Like the Serde crate, you can modify the default behavior through attributes like this.

use dynamodel::{Dynamodel, ConvertError};
use std::collections::HashMap;
use aws_sdk_dynamodb::{types::AttributeValue, primitives::Blob};

// Vec<u8> is converted to AttributeValue::L by default,
// but this case, the `data` field is converted to AttributeValue::B.
#[derive(Dynamodel)]
struct BinaryData {
    #[dynamodel(into = "to_blob", try_from = "from_blob")]
    data: Vec<u8>
}

fn to_blob(value: Vec<u8>) -> AttributeValue {
    AttributeValue::B(Blob::new(value))
}

fn from_blob(value: &AttributeValue) -> Result<Vec<u8>, ConvertError> {
    value.as_b()
        .map(|b| b.clone().into_inner())
        .map_err(|err| ConvertError::AttributeValueUnmatched("B".to_string(), err.clone()))
}

The function definition must meet these conditions.
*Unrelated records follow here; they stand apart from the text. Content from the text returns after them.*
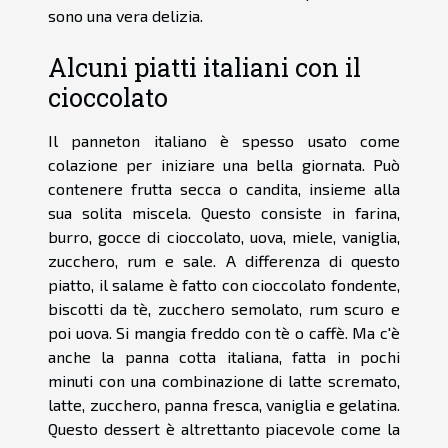
sono una vera delizia.
Alcuni piatti italiani con il
cioccolato
Il panneton italiano è spesso usato come
colazione per iniziare una bella giornata. Può
contenere frutta secca o candita, insieme alla
sua solita miscela. Questo consiste in farina,
burro, gocce di cioccolato, uova, miele, vaniglia,
zucchero, rum e sale. A differenza di questo
piatto, il salame è fatto con cioccolato fondente,
biscotti da tè, zucchero semolato, rum scuro e
poi uova. Si mangia freddo con tè o caffè. Ma c'è
anche la panna cotta italiana, fatta in pochi
minuti con una combinazione di latte scremato,
latte, zucchero, panna fresca, vaniglia e gelatina.
Questo dessert è altrettanto piacevole come la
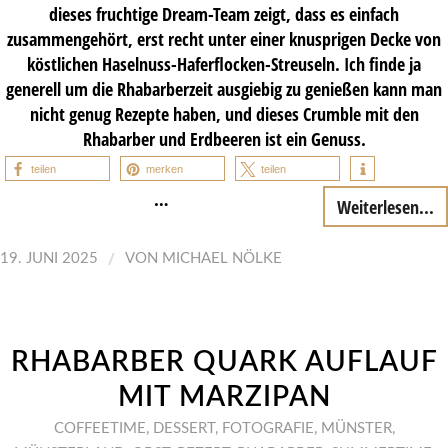
dieses fruchtige Dream-Team zeigt, dass es einfach
zusammengehört, erst recht unter einer knusprigen Decke von
köstlichen Haselnuss-Haferflocken-Streuseln. Ich finde ja
generell um die Rhabarberzeit ausgiebig zu genießen kann man
nicht genug Rezepte haben, und dieses Crumble mit den
Rhabarber und Erdbeeren ist ein Genuss.
teilen
merken
teilen
…
Weiterlesen...
/
19. JUNI 2025
VON
MICHAEL NÖLKE
RHABARBER QUARK AUFLAUF
MIT MARZIPAN
COFFEETIME
,
DESSERT
,
FOTOGRAFIE
,
MÜNSTER
,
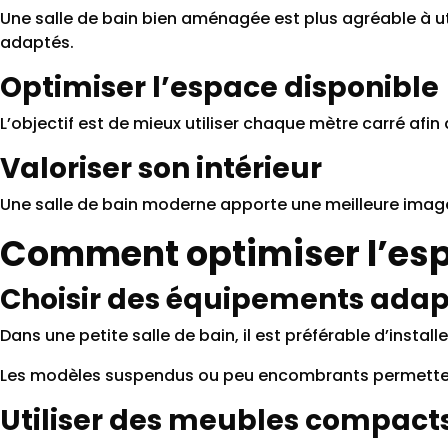
Une salle de bain bien aménagée est plus agréable à u
adaptés.
Optimiser l’espace disponible
L’objectif est de mieux utiliser chaque mètre carré afin 
Valoriser son intérieur
Une salle de bain moderne apporte une meilleure imag
Comment optimiser l’espa
Choisir des équipements adap
Dans une petite salle de bain, il est préférable d’inst
Les modèles suspendus ou peu encombrants permetten
Utiliser des meubles compact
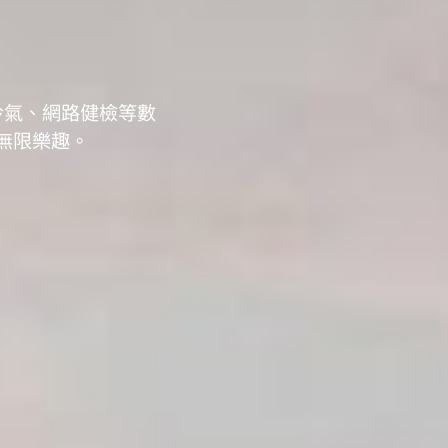
冷氣、網路健檢等數
無限樂趣。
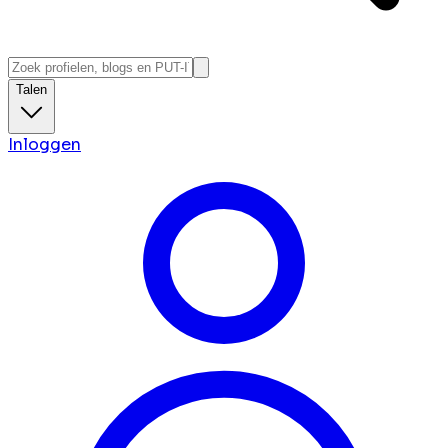
Talen
Inloggen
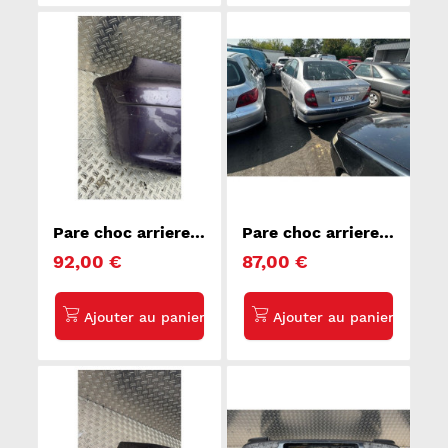
Pare choc arriere
Pare choc arriere
PEUGEOT 307
CITROEN C5 1
92,00 €
87,00 €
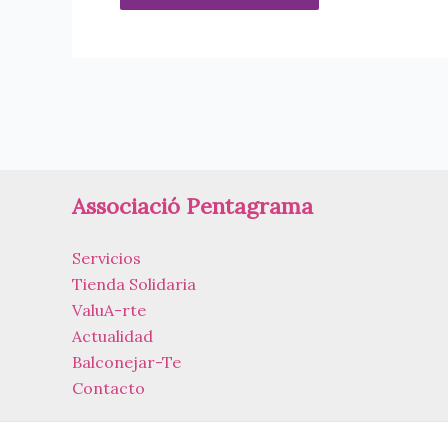
Associació Pentagrama
Servicios
Tienda Solidaria
ValuA-rte
Actualidad
Balconejar-Te
Contacto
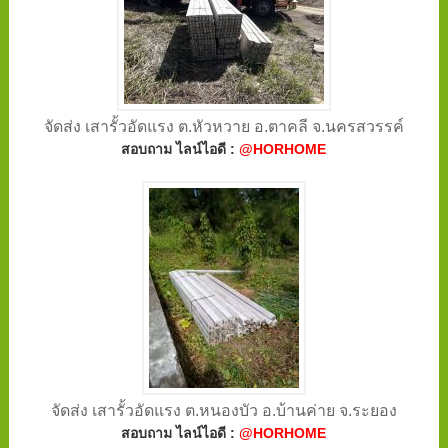
จัดส่ง เสารั้วอัดแรง ต.หัวหวาย อ.ตาคลี จ.นครสวรรค์
สอบถาม ไลน์ไอดี :
@HORHOME
จัดส่ง เสารั้วอัดแรง ต.หนองบัว อ.บ้านค่าย จ.ระยอง
สอบถาม ไลน์ไอดี :
@HORHOME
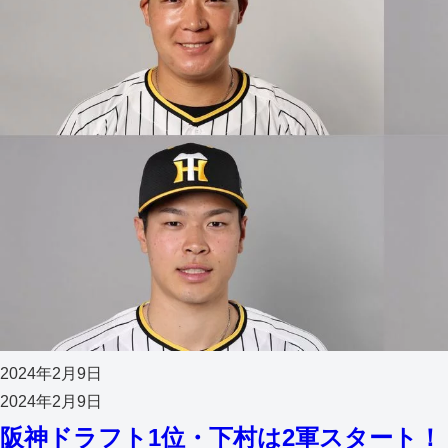
2024年2月9日
2024年2月9日
阪神ドラフト1位・下村は2軍スタート！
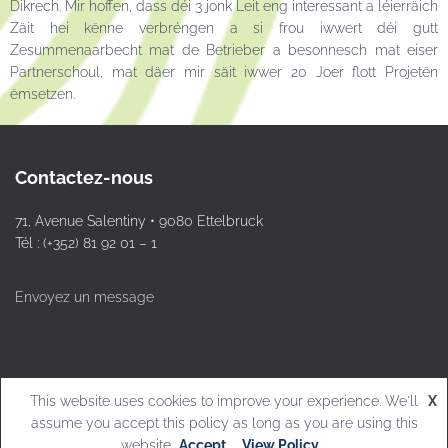
Dikrech. Mir hoffen, dass déi 3 jonk Leit eng interessant a léierräich
Zäit hei kënne verbréngen a si frou iwwert déi gutt
Zesummenaarbecht mat de Betrieber a besonnesch mat eiser
Partnerschoul, mat däer mir säit iwwer 20 Joer flott Projetën
ëmsetzen.
Contactez-nous
71, Avenue Salentiny • 9080 Ettelbruck
Tél : (+352) 81 92 01 – 1
Envoyez un message
This website uses cookies to improve your experience. We'll
X
© L.T.Ettelbruck
assume you accept this policy as long as you are using this
website
Accept
View Policy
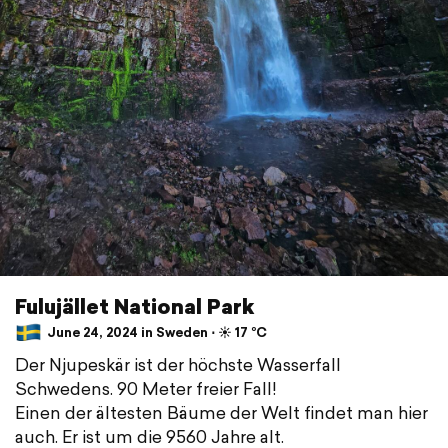
Fulujället National Park
June 24, 2024 in Sweden ⋅ ☀️ 17 °C
Der Njupeskär ist der höchste Wasserfall
Schwedens. 90 Meter freier Fall!
Einen der ältesten Bäume der Welt findet man hier
auch. Er ist um die 9560 Jahre alt.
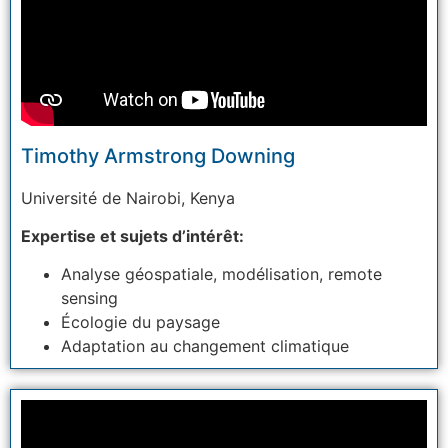
Timothy Armstrong Downing
Université
de Nairobi, Kenya
Expertise et sujets d’intérêt:
Analyse géospatiale, modélisation, remote
sensing
Écologie du paysage
Adaptation au changement climatique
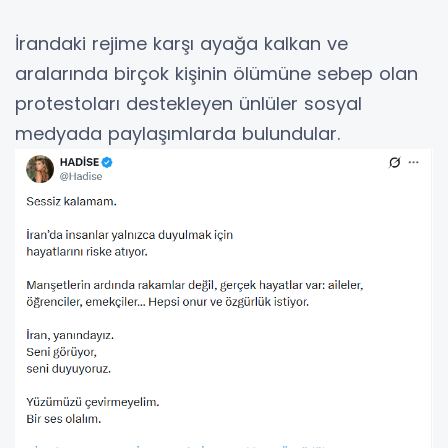
İrandaki rejime karşı ayağa kalkan ve
aralarında birçok kişinin ölümüne sebep olan
protestoları destekleyen ünlüler sosyal
medyada paylaşımlarda bulundular.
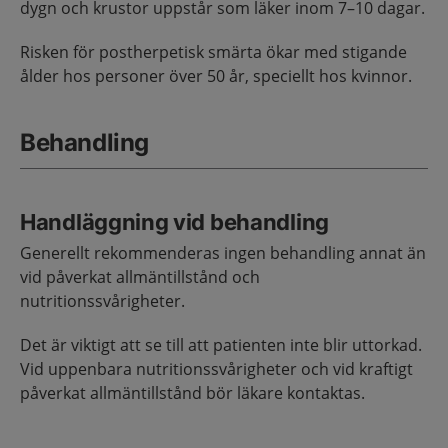
dygn och krustor uppstår som läker inom 7–10 dagar.
Risken för postherpetisk smärta ökar med stigande
ålder hos personer över 50 år, speciellt hos kvinnor.
Behandling
Handläggning vid behandling
Generellt rekommenderas ingen behandling annat än
vid påverkat allmäntillstånd och
nutritionssvårigheter.
Det är viktigt att se till att patienten inte blir uttorkad.
Vid uppenbara nutritionssvårigheter och vid kraftigt
påverkat allmäntillstånd bör läkare kontaktas.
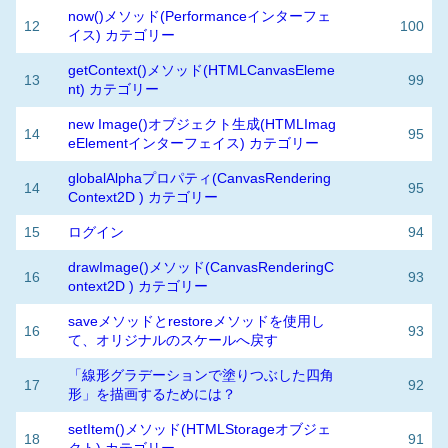
now()メソッド(Performanceインターフェ
12
100
イス) カテゴリー
getContext()メソッド(HTMLCanvasEleme
13
99
nt) カテゴリー
new Image()オブジェクト生成(HTMLImag
14
95
eElementインターフェイス) カテゴリー
globalAlphaプロパティ(CanvasRendering
14
95
Context2D ) カテゴリー
15
ログイン
94
drawImage()メソッド(CanvasRenderingC
16
93
ontext2D ) カテゴリー
saveメソッドとrestoreメソッドを使用し
16
93
て、オリジナルのスケールへ戻す
「線形グラデーションで塗りつぶした四角
17
92
形」を描画するためには？
setItem()メソッド(HTMLStorageオブジェ
18
91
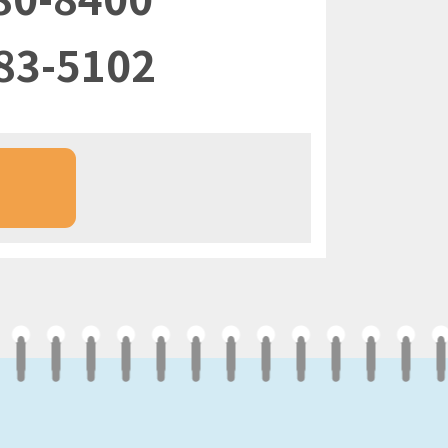
83-5102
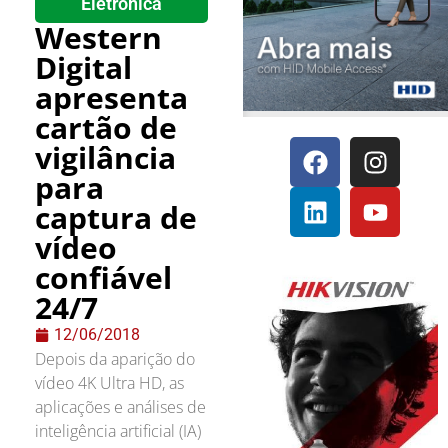
Eletrônica
Western
Digital
apresenta
cartão de
vigilância
para
captura de
vídeo
confiável
24/7
12/06/2018
Depois da aparição do
vídeo 4K Ultra HD, as
aplicações e análises de
inteligência artificial (IA)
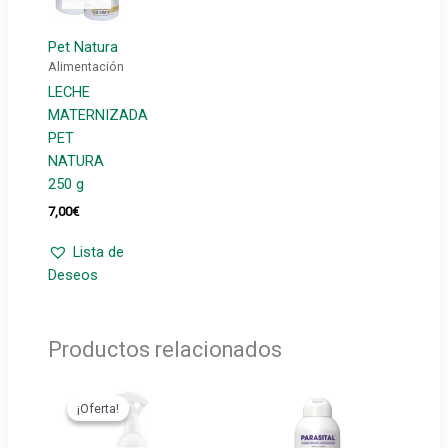
Pet Natura
Alimentación
LECHE
MATERNIZADA
PET
NATURA
250 g
7,00
€
Lista de
Deseos
Productos relacionados
¡Oferta!
¡Oferta!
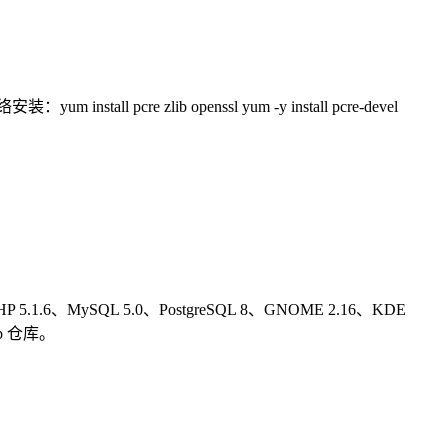
 install pcre zlib openssl yum -y install pcre-devel
HP 5.1.6、MySQL 5.0、PostgreSQL 8、GNOME 2.16、KDE
ib 仓库。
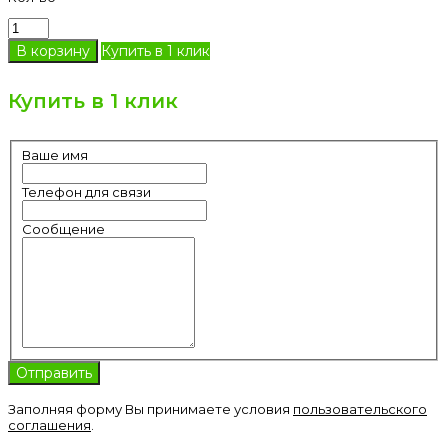
Купить в 1 клик
Купить в 1 клик
Ваше имя
Телефон для связи
Сообщение
Заполняя форму Вы принимаете условия
пользовательского
соглашения
.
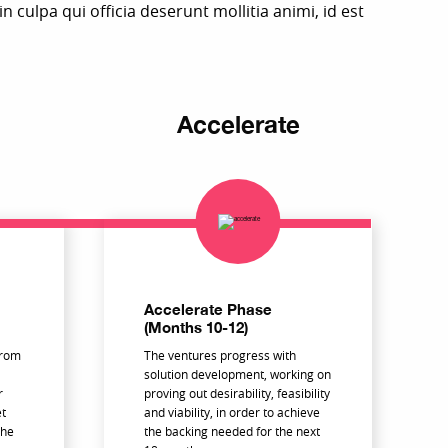
n culpa qui officia deserunt mollitia animi, id est
Accelerate
Accelerate Phase
(Months 10-12)
from
The ventures progress with
solution development, working on
r
proving out desirability, feasibility
et
and viability, in order to achieve
the
the backing needed for the next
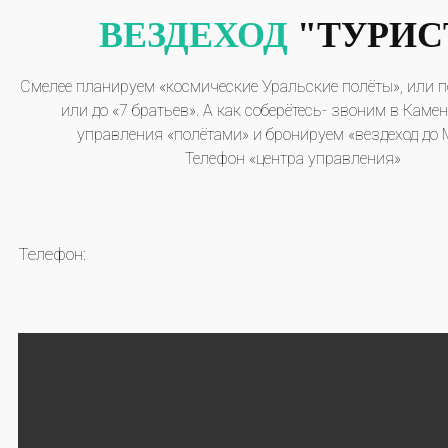
ВЕЗДЕХОД
"ТУРИС
Смелее планируем «космические Уральские полёты», или п
или до «7 братьев». А как соберётесь- звоним в Каме
управления «полётами» и бронируем «вездеход до М
Телефон «центра управления»
Телефон:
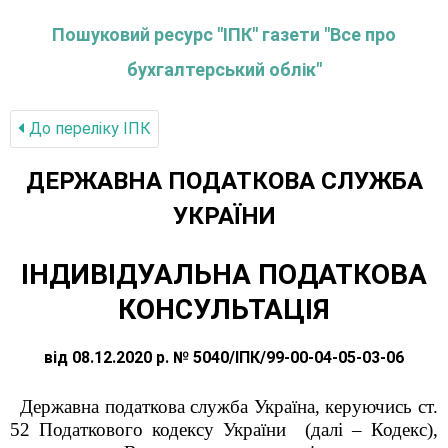
Пошуковий ресурс "ІПК" газети "Все про
бухгалтерський облік"
До переліку IПК
ДЕРЖАВНА ПОДАТКОВА СЛУЖБА
УКРАЇНИ
ІНДИВІДУАЛЬНА ПОДАТКОВА
КОНСУЛЬТАЦІЯ
від 08.12.2020 р. № 5040/ІПК/99-00-04-05-03-06
Державна податкова служба Україна, керуючись ст.
52 Податкового кодексу України (далі – Кодекс),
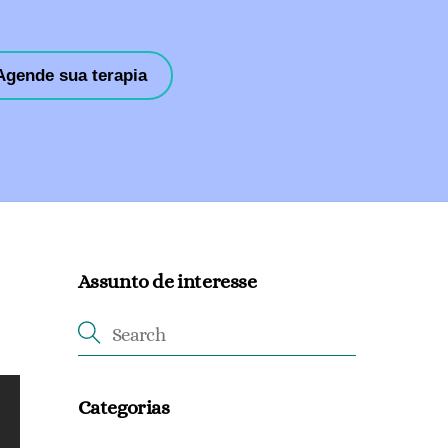
Agende sua terapia
Assunto de interesse
Categorias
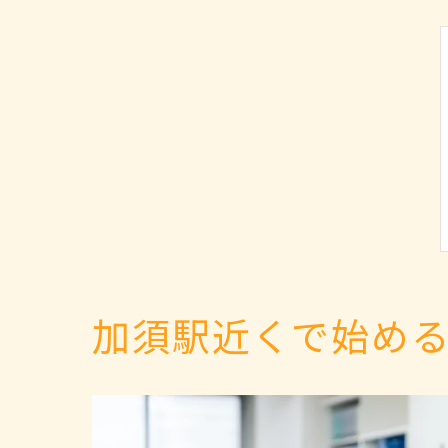
加須駅近くで始め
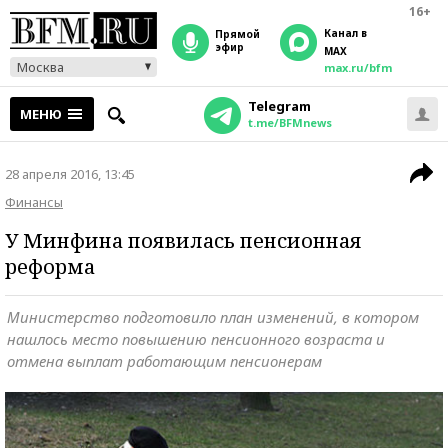
16+
Канал в
прямой
эфир
MAX
Москва
max.ru/bfm
Telegram
МЕНЮ
t.me/BFMnews
28 апреля 2016, 13:45
Финансы
У Минфина появилась пенсионная
реформа
Министерство подготовило план изменений, в котором
нашлось место повышению пенсионного возраста и
отмена выплат работающим пенсионерам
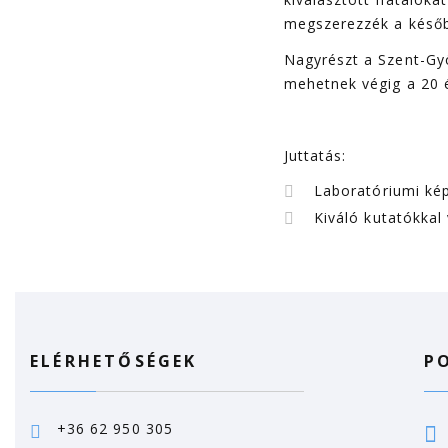
megszerezzék a ké­sőb
Nagyrészt a Szent-Gyö
mehetnek végig a 20 é
Juttatás:
Laboratóriumi ké
Kiváló kutatókkal 
ELÉRHETŐSÉGEK
P
+36 62 950 305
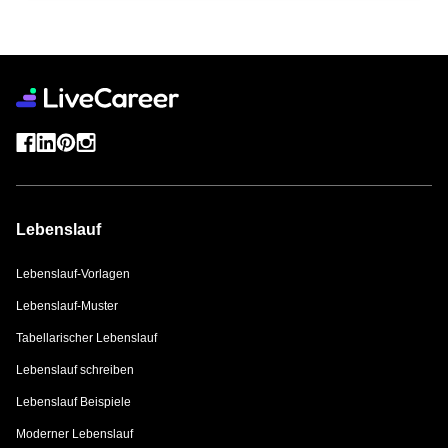
Lebenslauf
Lebenslauf-Vorlagen
Lebenslauf-Muster
Tabellarischer Lebenslauf
Lebenslauf schreiben
Lebenslauf Beispiele
Moderner Lebenslauf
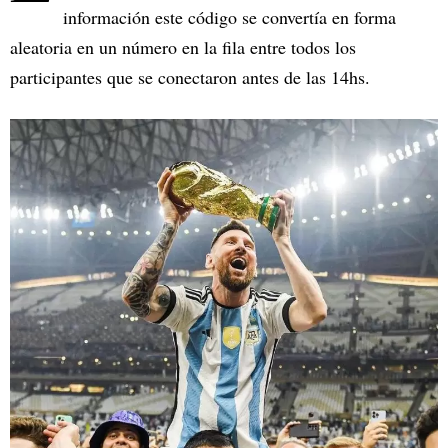
información este código se convertía en forma
aleatoria en un número en la fila entre todos los
participantes que se conectaron antes de las 14hs.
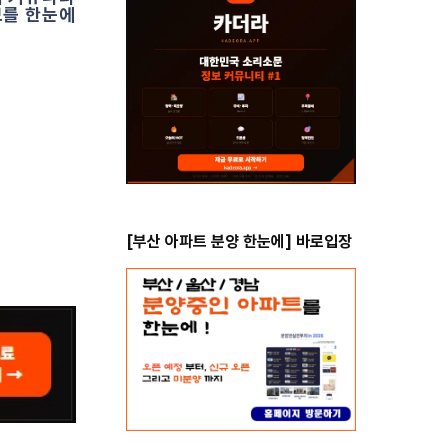
보를 한눈에
[부산 아파트 분양 한눈에] 바로입장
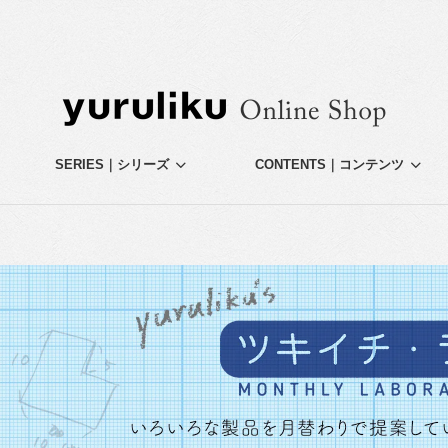
SERIES｜シリーズ
CONTENTS｜コンテンツ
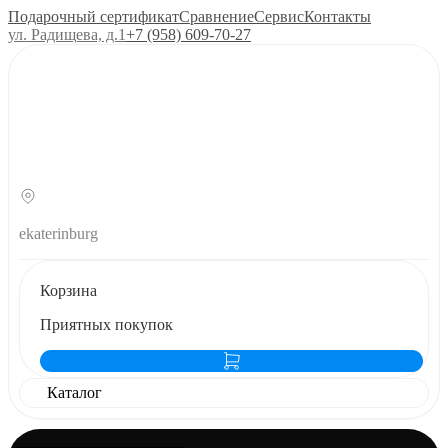
Подарочный сертификат
Сравнение
Сервис
Контакты
ул. Радищева, д.1
+7 (958) 609‑70‑27
ekaterinburg
Корзина
Приятных покупок
Каталог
Field attribute Argument Return
#[dynamodel(into = "...")] field type AttributeValue
#[dynamodel(try_from = "...")] &AttributeValue Result<field type, ConvertError>

Example

Single-table design

The following diagram shows that both Video and VideoStats are stored in the same table.

videos table

#[derive(Dynamodel)]
#[dynamodel(extra = "VideoStats::sort_key", rename_all = "PascalCase")]
struct VideoStats {
    #[dynamodel(rename = "PK")]
    id: String,
    view_count: u64,
}

impl VideoStats {
    fn sort_key(&self) -> HashMap<String, AttributeValue> {
        [
            ("SK".to_string(), AttributeValue::S("VideoStats".into())),
        ].into()
    }
}

And suppose you want to add a VideoComment object that is sortable by timestamp, like this.

video comments object

#[derive(Dynamodel)]
#[dynamodel(rename_all = "PascalCase")]
struct VideoComment {
    #[dynamodel(rename = "PK")]
    id: String,
    #[dynamodel(rename = "SK", into = "sort_key", try_from = "get_timestamp")]
    timestamp: String,
    content: String,
}

fn sort_key(timestamp: String) -> AttributeValue {
    AttributeValue::S(format!("VideoComment#{timestamp}"))
}

fn get_timestamp(value: &AttributeValue) -> Result<String, ConvertError> {
    value.as_s()
        .map(|v| v.split('#').last().unwrap().to_string())
        .map_err(|e| ConvertError::AttributeValueUnmatched("S".into(), e.clone()))
}

More features

For more features, refer to this wiki.

License

This software is released under the MIT License.